Когда Володе исполнилось полтора года, вышло постановление о сокращении сроков хорошо работающим заключенным. Я тогда работала в цехе по пошиву военной одежды – шила ватные брюки. Работали мы в две смены: с 8 до 20 и с 20 до 8. Я работала очень добросовестно. Обещали сократить оставшийся срок в два раза, то есть вместо года оставалось шесть месяцев. Моя тетя с Кавказа решила забрать Вову к себе.
– Тебе еще полгода сидеть. У тебя первый ребенок умер в тюрьме. Давай спасем второго. У нас все свое: скотина, сад, огород. Нам он не будет в тягость.
Одной из наших медсестер оформили командировку на Кавказ, чтобы отвезти Вову. Возвратившись, она рассказала, как ее хорошо встретили, как рады были Володе, как все наперебой с ним нянчились, и заверила меня, что Володе там будет очень хорошо. Я взяла себя в руки и старалась не тосковать по нему. Мне удалось себя уверить, что ему там будет лучше, а моя задача здесь – работать добросовестнее, чтобы поскорей освободиться. И действительно, как потом оказалось, Володя там поправился и опять стал живым и радостным ребенком. С ним с удовольствием занимались многие родственники. Сегодня он был у одних, завтра – у других. Бегал по двору за петухами, садился верхом на собаку, поросенка… Но все-таки раннее детство в лагере оставило в нем след на всю жизнь.
Итак, мне оставалось отбыть в зоне еще полгода. Вот тут-то и начались мои мучения. Я думала, сойду с ума. Девять с половиной лет отсидела терпеливо, а последние полгода и особенно дни были ужасны. Меня поймет только тот, кто сам отсидел. Когда я получила освобождение, вылетела из зоны, как птица, не хотелось оставаться ни одного часа. Оформила документы и уехала к папе.
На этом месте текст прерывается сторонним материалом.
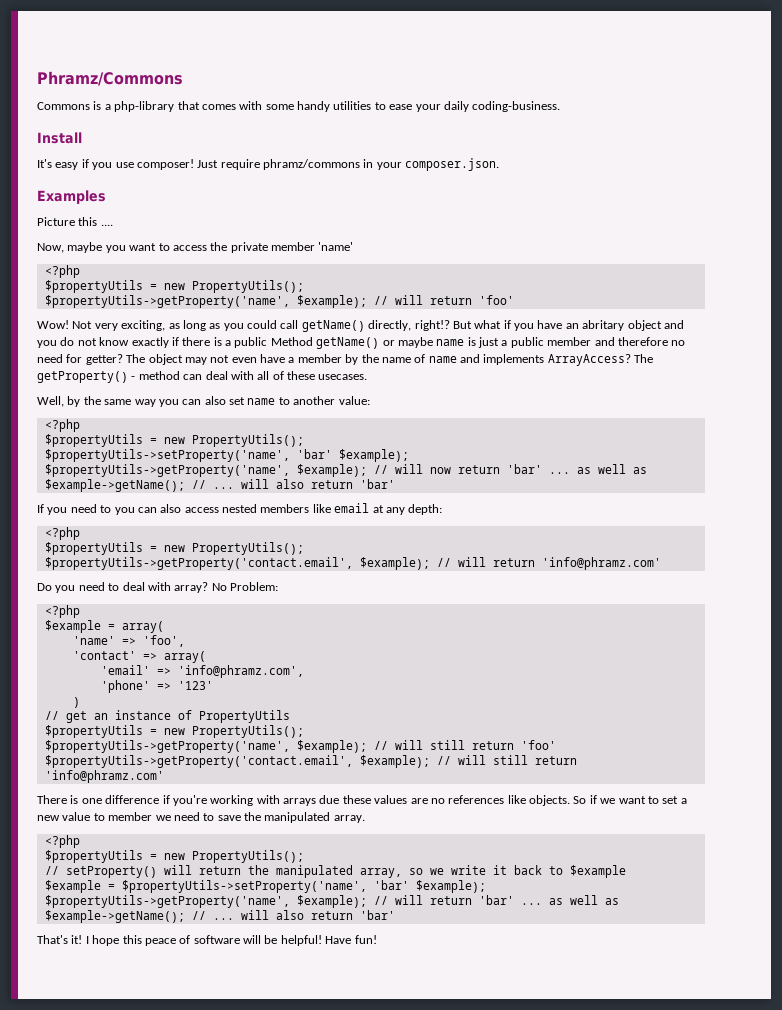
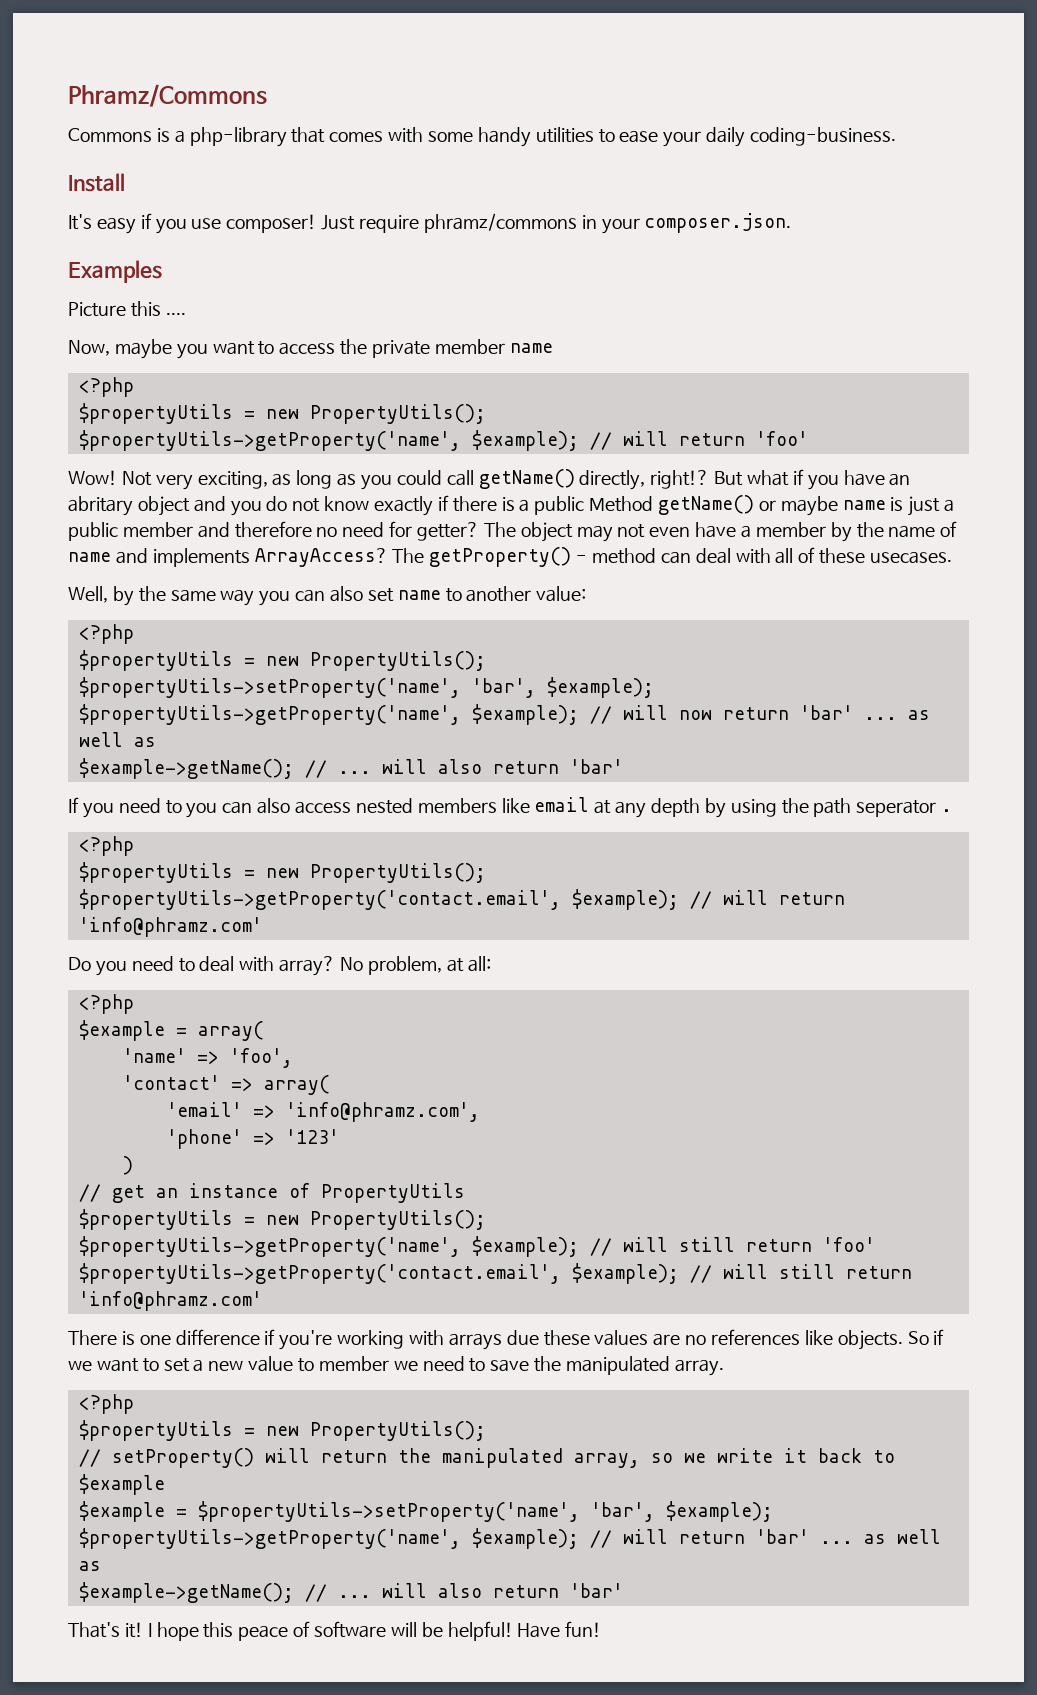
[318,242,354,251] 'name' -> [509,343,553,353] name
[296,449,332,459] 'bar' -> [471,678,536,698] 'bar',
[408,504,443,515] depth: -> [651,798,953,818] depth by using the path seperator .
[230,582,278,591] Problem: -> [367,956,491,975] problem, at all:
[373,880,409,890] 'bar' -> [590,1502,655,1522] 'bar',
Во время войны папу из Усманки направили сначала на строительство железной дороги на Абакан – Тайшет, а потом переслали на Тульские шахты. Брата выслали в Якутию на вечное поселение с тем условием, что, если он сделает попытку сбежать, – будет осужден на каторгу. Ехал он как-то ночью, уснул, лошадь стала в кустах – так он и замерз вместе с лошадью. Мама приехала к отцу в Щекино Тульской области, когда я была еще в лагере. От тоски по детям и от пережитых лишений она заболела и умерла. Ей было тогда всего сорок семь лет. Похоронили ее в Щекино, потом я и папу похоронила рядом с ней.